This article was written as a collaboration between Franchise Consultant and President of Franchise Beacon, Michael Peterson and Franchise, and attorney Mike Drumm, founder of Drumm Law. Both work from home and manage a team of remote employees. This is a shortened version, the full article is here.
This article came from a conversation where we realized we had something to share of significant benefit. Here’s the short version:
- Get out of your bedroom. You need to get out of the bedroom (or off the couch) now and get dressed.
- Set up a workstation. Hopefully you have a desk at home. If not, find something else like an unused kitchen table. Worst case, as of this writing there are 3 desks for under $50 on Amazon Prime with overnight delivery. Seriously, get a desk. And an office chair.
- Setup a work area. The most important part of the work area is a door that closes. A physical barrier that is where you go to “work”. Here is what we would suggest, in order of preference, for your work area:
- A home office.
- A spare bedroom.
- A section of the garage
If you can’t make any of these work, grab a nook in the house.
- People should only know you are working from home if you tell them. Turn off the T.V., make sure the dog is not barking in the background, no kids running in and out of your office.
- Communicate with your spouse, kids, or roommates that this is work time. Door locks are also very helpful if you have smaller children that don’t understand the “work from home” concept.
- Separate work time and home time. This follows #4 above. Normally, your family (and your body and mind) know you are at work because. . . well you are at work. Make sure both your family/friends/roommates know, and most importantly make sure that you know, when you are “at work” and “at home”.
- Take your breaks. Get up, go outside but maintain “social distance”, even just look out the window; keeping your “schedule” will help you acclimatize to your new “office “much faster.
- Keep your meeting schedules. Your company, by now, has probably produced and disseminated a “pandemic policy”. That does not in any way mean you need to stop business as usual. If you have a management meeting on Tuesdays at 1pm, have your management meeting on Tuesdays at 1pm, just do it via video conference.
- Understand the business risks. Companies and individuals should be following the recommendations handed down from employers and the appropriate health authorities. Supporting an idea, however, requires that you also understand the downsides of that idea. Steve Jobs famously said, “Creativity comes from spontaneous meetings, from random discussions”. Researchers at the University of California use a demonstration of a 24-second, 4-word exchange between a pilot and a co-pilot regarding a (simulated) fuel loss to underscore this point; the somewhat unquantifiable but also undeniable benefits of physical proximity in the work environment. Plan for these business risks by encouraging people to keep an Instant Message Service (business only) open, pick up a phone to ask a quick question instead of sending an email, and basically adopt practices that are counter to what we think of as office efficiencies.
- Stay away from the fridge!
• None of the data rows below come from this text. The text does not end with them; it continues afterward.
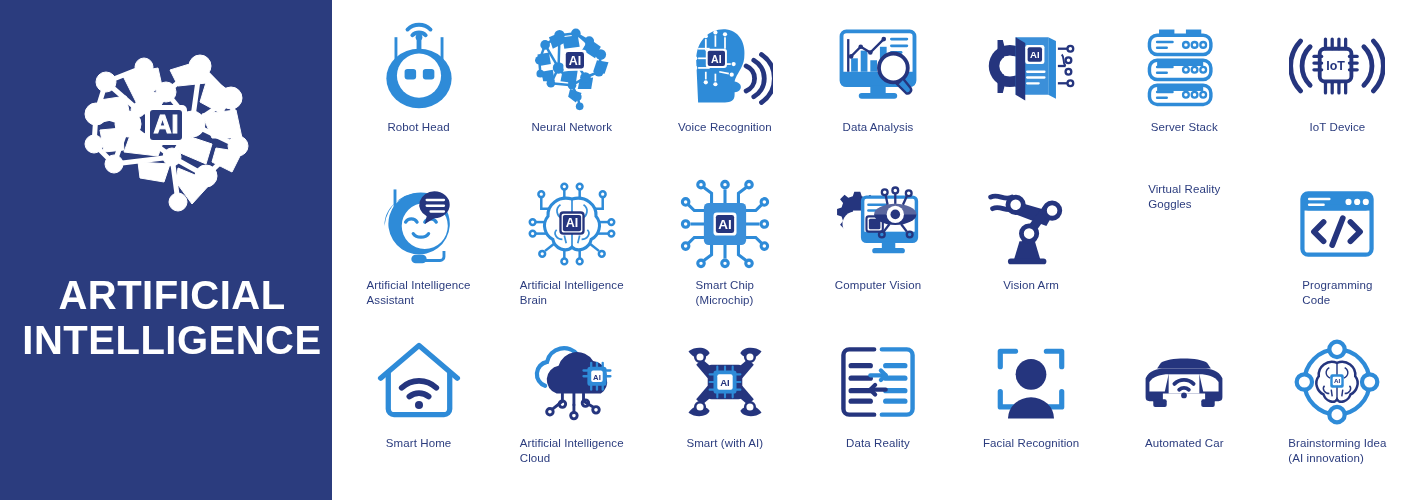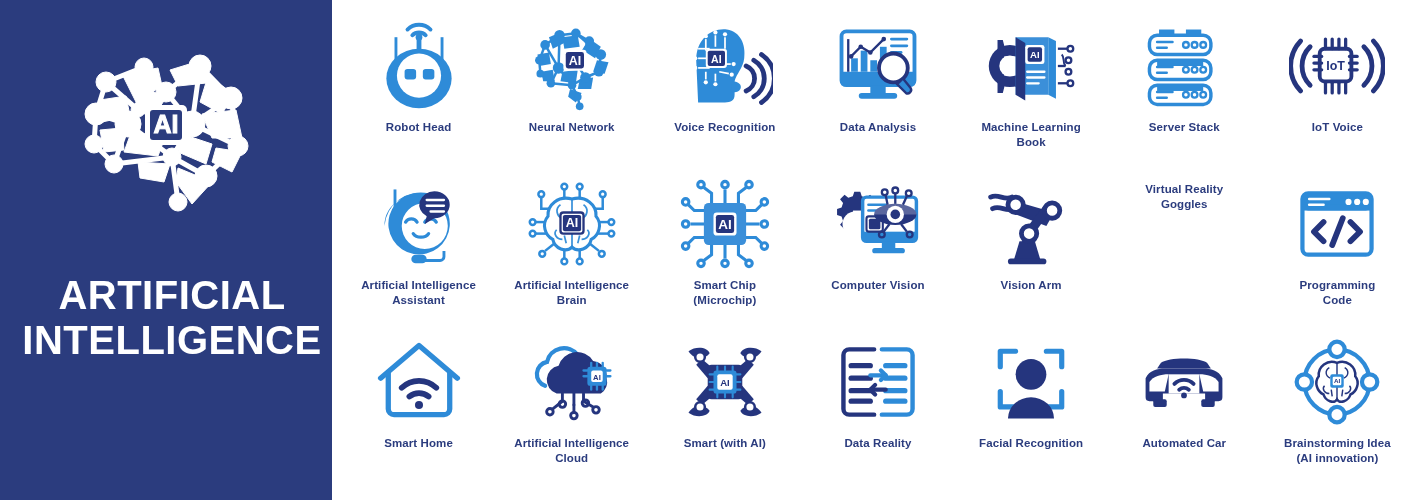"Robot Head" .icon-label { font-weight: bold -> normal; text-align: center -> left }
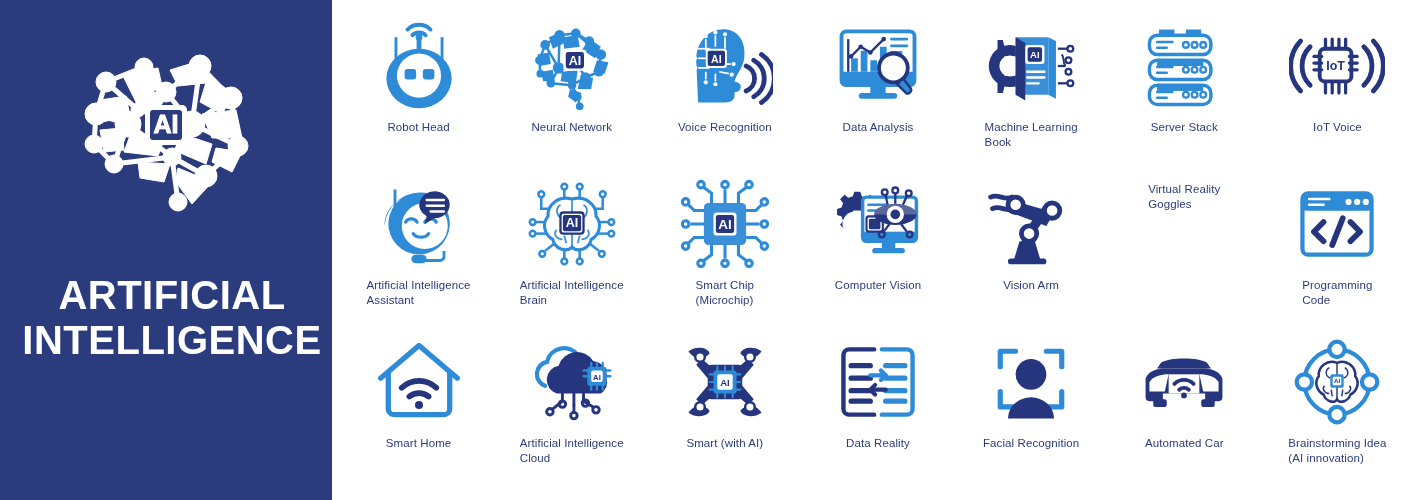"Machine Learning" div.icon-label { html: <div> <div>Machine Learning</div> <div>Book</div> </div> -> none }
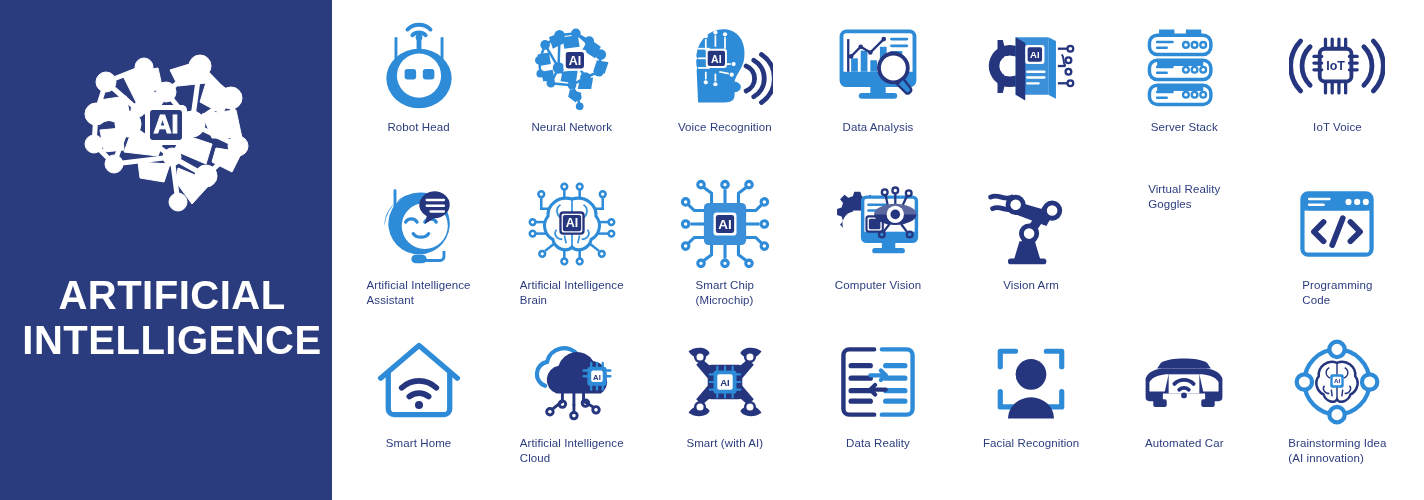"IoT Voice" div { text: Voice -> Device }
Keep your normal meal schedules, or even better implement intermittent fasting. If you are going to change your diet make sure you make it healthier, not more junk-laden.
We are facing a serious situation, and there is a plethora of information out there about how to stay safe, what to do in case of exposure, and how businesses should react to this pandemic. What seemed to be missing, however, was the “how” for folks that don’t work from home on a daily basis. These are our ideas. What are yours?